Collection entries
==================================================

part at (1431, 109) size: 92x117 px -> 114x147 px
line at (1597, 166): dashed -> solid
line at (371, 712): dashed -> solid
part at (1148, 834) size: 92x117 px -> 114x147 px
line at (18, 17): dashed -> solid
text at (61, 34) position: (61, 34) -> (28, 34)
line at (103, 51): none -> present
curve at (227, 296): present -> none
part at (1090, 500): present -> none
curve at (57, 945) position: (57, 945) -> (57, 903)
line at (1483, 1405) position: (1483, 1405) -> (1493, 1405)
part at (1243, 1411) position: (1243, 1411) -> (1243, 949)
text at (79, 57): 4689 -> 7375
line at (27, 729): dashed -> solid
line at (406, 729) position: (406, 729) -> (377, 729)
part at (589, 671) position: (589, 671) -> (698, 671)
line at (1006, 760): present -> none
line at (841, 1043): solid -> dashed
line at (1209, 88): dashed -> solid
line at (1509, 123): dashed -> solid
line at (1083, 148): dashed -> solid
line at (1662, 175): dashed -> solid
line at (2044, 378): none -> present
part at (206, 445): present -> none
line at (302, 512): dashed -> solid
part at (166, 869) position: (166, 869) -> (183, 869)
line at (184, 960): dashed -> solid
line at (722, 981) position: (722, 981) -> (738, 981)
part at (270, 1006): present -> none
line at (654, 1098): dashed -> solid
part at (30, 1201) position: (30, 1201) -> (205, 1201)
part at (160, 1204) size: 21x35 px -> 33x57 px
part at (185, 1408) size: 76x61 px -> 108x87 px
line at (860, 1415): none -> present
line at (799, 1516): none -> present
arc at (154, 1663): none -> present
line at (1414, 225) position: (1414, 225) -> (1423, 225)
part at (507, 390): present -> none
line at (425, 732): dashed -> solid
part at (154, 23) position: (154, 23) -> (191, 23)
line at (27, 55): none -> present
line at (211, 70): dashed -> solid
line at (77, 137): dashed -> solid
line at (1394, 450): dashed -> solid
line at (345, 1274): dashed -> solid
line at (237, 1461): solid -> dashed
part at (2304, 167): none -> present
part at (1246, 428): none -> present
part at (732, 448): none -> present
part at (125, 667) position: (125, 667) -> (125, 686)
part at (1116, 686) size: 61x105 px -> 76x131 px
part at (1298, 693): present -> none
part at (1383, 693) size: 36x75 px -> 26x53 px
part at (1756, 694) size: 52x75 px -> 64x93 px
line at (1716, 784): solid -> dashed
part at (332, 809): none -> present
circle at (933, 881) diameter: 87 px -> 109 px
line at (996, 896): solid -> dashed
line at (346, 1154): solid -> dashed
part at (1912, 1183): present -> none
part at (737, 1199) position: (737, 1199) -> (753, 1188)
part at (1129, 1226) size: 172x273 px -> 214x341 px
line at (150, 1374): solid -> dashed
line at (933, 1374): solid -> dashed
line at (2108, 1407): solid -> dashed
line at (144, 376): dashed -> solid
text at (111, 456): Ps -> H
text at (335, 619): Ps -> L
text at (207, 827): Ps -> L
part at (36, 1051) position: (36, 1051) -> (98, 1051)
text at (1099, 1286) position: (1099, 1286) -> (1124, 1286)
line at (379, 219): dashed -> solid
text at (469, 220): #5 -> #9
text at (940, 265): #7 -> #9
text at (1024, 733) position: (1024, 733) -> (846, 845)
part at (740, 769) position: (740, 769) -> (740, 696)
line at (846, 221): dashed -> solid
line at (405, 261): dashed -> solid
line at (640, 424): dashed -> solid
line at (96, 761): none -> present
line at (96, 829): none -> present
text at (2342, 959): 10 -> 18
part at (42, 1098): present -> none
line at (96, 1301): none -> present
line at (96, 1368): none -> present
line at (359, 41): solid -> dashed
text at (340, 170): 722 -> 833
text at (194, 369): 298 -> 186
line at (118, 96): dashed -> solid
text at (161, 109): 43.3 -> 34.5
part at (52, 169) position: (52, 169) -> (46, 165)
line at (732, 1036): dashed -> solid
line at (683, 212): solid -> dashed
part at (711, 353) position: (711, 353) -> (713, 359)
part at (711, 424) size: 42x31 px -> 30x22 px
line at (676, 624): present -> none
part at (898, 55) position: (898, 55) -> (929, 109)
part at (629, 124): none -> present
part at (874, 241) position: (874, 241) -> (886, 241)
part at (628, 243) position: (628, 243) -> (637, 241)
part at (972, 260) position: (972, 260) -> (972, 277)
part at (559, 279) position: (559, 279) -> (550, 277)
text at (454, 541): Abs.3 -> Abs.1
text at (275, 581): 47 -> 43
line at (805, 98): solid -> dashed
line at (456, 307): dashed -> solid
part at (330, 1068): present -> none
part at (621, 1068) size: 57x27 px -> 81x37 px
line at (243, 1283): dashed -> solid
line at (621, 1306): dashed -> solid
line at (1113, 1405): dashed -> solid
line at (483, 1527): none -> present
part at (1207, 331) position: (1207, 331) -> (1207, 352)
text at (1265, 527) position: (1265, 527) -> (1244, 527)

==================================================

[Exercise goal] Extract every line of the records above that contains the string "curve", treating uppercase and lowercase letters as distinct.

[Answer to the task]
curve at (227, 296): present -> none
curve at (57, 945) position: (57, 945) -> (57, 903)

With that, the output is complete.